Vulnerable community groups are in desperate need of face masks and hand sanitiser amid Victoria's worsening coronavirus crisis.
A national organisation working for charities, GIVIT, is calling on Australians to give money online to help combat the virus.
More than 260 Victorian charities registered with the organisation - from community groups to homeless shelters - are crying out for face masks and hand sanitiser to weather the pandemic.
"Every day, dozens of charities are reaching out to us and asking for tens of thousands of essential items, especially disposable and reusable masks as well as hand sanitiser," GIVIT Victorian manager Solange Ardiles said on Tuesday.
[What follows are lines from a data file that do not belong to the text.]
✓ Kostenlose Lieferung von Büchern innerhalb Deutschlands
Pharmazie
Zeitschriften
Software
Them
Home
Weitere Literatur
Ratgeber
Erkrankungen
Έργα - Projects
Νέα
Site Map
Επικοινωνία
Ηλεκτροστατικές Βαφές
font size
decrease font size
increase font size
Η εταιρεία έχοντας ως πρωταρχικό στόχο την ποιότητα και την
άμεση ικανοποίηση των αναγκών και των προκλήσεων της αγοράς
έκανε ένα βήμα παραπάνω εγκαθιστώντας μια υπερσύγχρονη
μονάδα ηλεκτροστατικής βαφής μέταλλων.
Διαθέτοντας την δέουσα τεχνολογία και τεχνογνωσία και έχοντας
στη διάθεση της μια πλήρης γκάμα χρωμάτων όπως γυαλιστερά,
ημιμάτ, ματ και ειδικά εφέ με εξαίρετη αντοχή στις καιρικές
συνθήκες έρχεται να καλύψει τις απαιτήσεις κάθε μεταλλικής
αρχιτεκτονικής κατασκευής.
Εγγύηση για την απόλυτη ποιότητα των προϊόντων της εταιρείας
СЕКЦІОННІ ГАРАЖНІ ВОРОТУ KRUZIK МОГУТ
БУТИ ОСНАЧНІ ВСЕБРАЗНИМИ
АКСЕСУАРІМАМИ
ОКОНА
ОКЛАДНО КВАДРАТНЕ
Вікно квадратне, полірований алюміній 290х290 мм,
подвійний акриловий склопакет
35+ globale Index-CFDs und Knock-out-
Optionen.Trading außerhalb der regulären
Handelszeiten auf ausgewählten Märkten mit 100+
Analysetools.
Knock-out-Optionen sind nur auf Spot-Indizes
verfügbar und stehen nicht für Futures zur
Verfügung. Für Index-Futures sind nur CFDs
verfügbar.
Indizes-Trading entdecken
"As with the initial outbreak just months ago, we're seeing an unprecedented amount of people in need, including many who may never have found themselves in such a vulnerable position before."
From Thursday, Melburnians must wear a mask in public or face a $200 fine.
"Masks are to coronavirus a bit like speed limits are to our road toll - they protect you, they protect those around you," Chief Health Officer Brett Sutton said on Tuesday.
"It is a small sacrifice we make ... but it is a really important one because there is no greater loss of liberty than the loss of your life."
Health Minister Jenny Mikakos said the state government was working with primary health networks and doctors on how to deliver masks to vulnerable people in the community.
Council to Homeless Persons chief executive Jenny Smith hoped police would provide masks to those in need rather than fine them.
"Instead of issuing fines to vulnerable people, the police should be supported to be able to offer masks to anyone who doesn't know about the requirement, or who doesn't have the resources to buy one," she said.
Yet for some Victorians, including those within the deaf community, wearing a mask makes them feel even more isolated from society.
Deaf Victoria individual advocacy officer Catherine Dunn told AAP many deaf people, like her, relied heavily on lip reading to communicate and there was anxiety about how that would work under the new mandate.
"We know the purpose of the masks is not to exclude people who are deaf and hard of hearing but it's an unintended consequence, and it actually does alienate people who are deaf and hard of hearing," she said.
"Wearing a mask, that's another barrier that I don't need."
Deaf Victoria general manager Maxine Buxton hoped clear masks would be made available, particularly at hospitals and testing centres.
Swinburne University of Technology dean of Health Sciences Bruce Thompson suggested people have six to 12 masks on rotation.
UNSW professor Mary-Louise McLaws, an adviser to the World Health Organisation, said her view on masks had changed and she now wants people to wear them.
"Even if 65 per cent of the population wore a mask, we could get a reproductive number of four down to one quite rapidly," she said.
"Melbourne's had this uptick and the only way to deal with it is a bundle of infection control ... it's a whole bundle but masks should be in there as well."